In studying the origin of the lymphatic vessels, Mascagni established that every vessel must in its course enter one or more lymph glands. He rearranged and completed the observations of others and overhauled their techniques. Mascagni also performed experiments, using the mercury injection method and so improving it that it surpassed all preceding techniques. In the light of his excellent results, the simplicity of the technique is truly surprising. The only instrument used was a tubular needle bent at a right angle; yet he observed, named, and described nearly all the lymph glands and vessels of the human body, checking earlier observations and carrying out new ones.
Mascagni examined the views of Boerhaave and his followers, who believed that the lymphatics arose from the tips of the arteries and were shaped like ramified conical vessels. These vessels formed canals that gradually became thinner; and these canals, by continuing into the veins, brought some sort of material to the blood and therefore were related to the lymphatic system. Mascagni demonstrated, however, that such arterial and venous lymphatics did not exist. After examining the work of Noguez, Hamberger, and Hoffmann and the results of his own researches, Mascagni concluded that the lymphatic system originates from all the cavities and surfaces of the body, both internal and external, and is related to the absorbing function. By means of colored injections he demonstrated the communication between the lymphs and the serous vessels.

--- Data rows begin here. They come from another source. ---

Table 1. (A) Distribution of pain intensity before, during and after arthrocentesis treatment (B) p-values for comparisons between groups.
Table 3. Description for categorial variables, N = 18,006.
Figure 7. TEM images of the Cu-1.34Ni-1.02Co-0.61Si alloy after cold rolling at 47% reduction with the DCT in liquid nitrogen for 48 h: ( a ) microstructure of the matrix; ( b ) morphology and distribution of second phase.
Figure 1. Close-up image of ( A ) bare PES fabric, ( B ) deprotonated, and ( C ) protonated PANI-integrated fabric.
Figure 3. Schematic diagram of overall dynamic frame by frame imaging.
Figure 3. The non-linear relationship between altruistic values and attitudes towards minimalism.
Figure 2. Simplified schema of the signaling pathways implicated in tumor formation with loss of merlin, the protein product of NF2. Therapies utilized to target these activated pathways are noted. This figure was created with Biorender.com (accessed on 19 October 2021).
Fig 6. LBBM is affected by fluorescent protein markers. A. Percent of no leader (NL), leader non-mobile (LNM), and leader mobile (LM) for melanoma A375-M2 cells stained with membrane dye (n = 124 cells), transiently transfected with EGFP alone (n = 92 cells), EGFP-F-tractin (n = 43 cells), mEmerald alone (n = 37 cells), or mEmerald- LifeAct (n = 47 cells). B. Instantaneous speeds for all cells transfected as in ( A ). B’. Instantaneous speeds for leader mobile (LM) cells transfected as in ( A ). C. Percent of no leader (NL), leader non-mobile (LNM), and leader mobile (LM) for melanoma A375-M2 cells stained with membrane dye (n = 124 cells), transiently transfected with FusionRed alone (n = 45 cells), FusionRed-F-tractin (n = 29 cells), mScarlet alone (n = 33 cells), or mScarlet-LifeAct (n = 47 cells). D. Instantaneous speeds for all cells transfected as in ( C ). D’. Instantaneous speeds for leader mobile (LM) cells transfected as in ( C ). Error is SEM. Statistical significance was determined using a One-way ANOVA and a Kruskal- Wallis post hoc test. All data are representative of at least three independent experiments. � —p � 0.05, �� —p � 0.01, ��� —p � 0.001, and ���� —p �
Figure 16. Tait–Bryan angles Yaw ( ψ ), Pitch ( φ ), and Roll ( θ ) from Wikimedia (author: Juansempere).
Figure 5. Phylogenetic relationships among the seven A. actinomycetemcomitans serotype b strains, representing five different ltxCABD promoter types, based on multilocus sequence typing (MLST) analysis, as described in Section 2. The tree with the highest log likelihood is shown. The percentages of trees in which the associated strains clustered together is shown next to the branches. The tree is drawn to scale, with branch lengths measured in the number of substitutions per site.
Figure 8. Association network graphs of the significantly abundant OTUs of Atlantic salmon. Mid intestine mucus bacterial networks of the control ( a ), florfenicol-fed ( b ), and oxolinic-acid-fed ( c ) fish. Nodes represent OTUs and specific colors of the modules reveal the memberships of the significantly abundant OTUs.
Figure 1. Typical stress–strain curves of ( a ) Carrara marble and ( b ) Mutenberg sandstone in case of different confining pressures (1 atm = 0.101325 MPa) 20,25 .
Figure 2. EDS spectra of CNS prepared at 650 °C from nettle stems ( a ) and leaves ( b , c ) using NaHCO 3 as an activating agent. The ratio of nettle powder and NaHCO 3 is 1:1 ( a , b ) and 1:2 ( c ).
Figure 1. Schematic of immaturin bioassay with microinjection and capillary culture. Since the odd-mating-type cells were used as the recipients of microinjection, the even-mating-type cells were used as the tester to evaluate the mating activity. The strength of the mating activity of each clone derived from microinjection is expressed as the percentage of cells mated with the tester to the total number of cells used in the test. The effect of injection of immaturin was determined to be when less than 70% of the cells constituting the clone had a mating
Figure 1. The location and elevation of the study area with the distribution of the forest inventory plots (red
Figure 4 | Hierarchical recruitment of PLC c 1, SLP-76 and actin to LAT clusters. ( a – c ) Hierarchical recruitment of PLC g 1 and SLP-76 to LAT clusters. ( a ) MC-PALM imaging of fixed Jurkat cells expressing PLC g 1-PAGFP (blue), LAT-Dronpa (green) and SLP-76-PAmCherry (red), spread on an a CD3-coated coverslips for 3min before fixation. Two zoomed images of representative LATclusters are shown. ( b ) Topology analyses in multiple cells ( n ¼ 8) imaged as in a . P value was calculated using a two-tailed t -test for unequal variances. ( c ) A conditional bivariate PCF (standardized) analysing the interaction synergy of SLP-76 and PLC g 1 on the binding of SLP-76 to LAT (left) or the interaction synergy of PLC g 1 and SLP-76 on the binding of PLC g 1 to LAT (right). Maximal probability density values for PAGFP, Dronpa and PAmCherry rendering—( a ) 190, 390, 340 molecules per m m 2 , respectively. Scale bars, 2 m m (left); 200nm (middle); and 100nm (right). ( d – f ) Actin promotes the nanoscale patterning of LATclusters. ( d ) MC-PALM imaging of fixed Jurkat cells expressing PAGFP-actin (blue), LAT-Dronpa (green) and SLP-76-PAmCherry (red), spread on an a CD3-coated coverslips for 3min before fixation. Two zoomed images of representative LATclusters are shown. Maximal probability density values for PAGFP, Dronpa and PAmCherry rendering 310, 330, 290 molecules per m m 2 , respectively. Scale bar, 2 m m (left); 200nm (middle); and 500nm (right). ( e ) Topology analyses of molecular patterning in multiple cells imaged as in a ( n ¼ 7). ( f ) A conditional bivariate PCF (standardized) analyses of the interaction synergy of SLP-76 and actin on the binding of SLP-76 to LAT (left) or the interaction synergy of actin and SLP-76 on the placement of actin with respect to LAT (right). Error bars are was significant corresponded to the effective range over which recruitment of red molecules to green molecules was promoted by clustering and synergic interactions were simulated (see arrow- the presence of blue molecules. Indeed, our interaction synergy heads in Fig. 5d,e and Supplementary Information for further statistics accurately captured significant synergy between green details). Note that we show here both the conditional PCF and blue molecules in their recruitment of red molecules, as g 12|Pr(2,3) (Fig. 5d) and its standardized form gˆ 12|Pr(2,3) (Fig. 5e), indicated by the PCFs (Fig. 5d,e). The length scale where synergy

Mascagni was appointed professor of anatomy at Pisa; he was also invited to hold professorships at Bologna and Padua, but accepted the vacant post at Florence. Indeed, the Tuscan government, desirous of securing his services, not only created one professorship covering anatomy, physiology, chemistry, and the teaching of art anatomy but also doubled the stipend. In appreciation of this generous offer, Mascagni began to prepare anatomical models for use by students of sculpture and painting. The various systems of the human body were to be represented on life-size figures, a grandiose concept that was carried out with the help of illustrations by Sienese artists. The huge cost of this colossal editorial venture obliged Mascagni to draw on his salary and even to mortgage the family estate. These generous efforts failed to yield the desired results, for he died before completing his lifework.
Mascagni’s first published writing was Vasorum lymphaticorum historia (Siena, 1784), the intro. to a work on lymphatic vessels. Of greater importance is Vasorum lymphaticorum corporis humani historia et iconographia (Siena, 1787). Mascagni also published commentaries on mineralogy, agriculture, chemistry, and physics.
His first posthumously published work was that on anatomy for use by students of sculpture and painting (Florence, 1816). There followed two introductions to the Anatomia: the Antonmarchi edition, prepared under the supervision of Antonmarchi, who was Napoleon’s physician and Mascagni’s pupil; and the edition prepared in Milan by Farnese. The latter is inferior because the redrawn plates are not as good as those in the Antonmarchi version. These editions were followed by the plates of the animal and vegetable organs illustrated in the intro. to the Anatomia (Florence, 1819).
Mascagni’s monumental Anatomia universa XLIV tabulis aeneis iuxta archetipum hominis adulti accuratissime repraesentata (Pisa, 1823) is so large that one of its designers—Antonio Serantoni, a designer, engraver, and modeler in wax—prepared a special personal ed. in color; Anatomia universale descrittiva del Professor Paolo Mascagni (Florence, 1833), reproduced with copper plates smaller than those in the Pisa ed. Mascagni’s important works also include the many wax models preserved in Italian and foreign museums.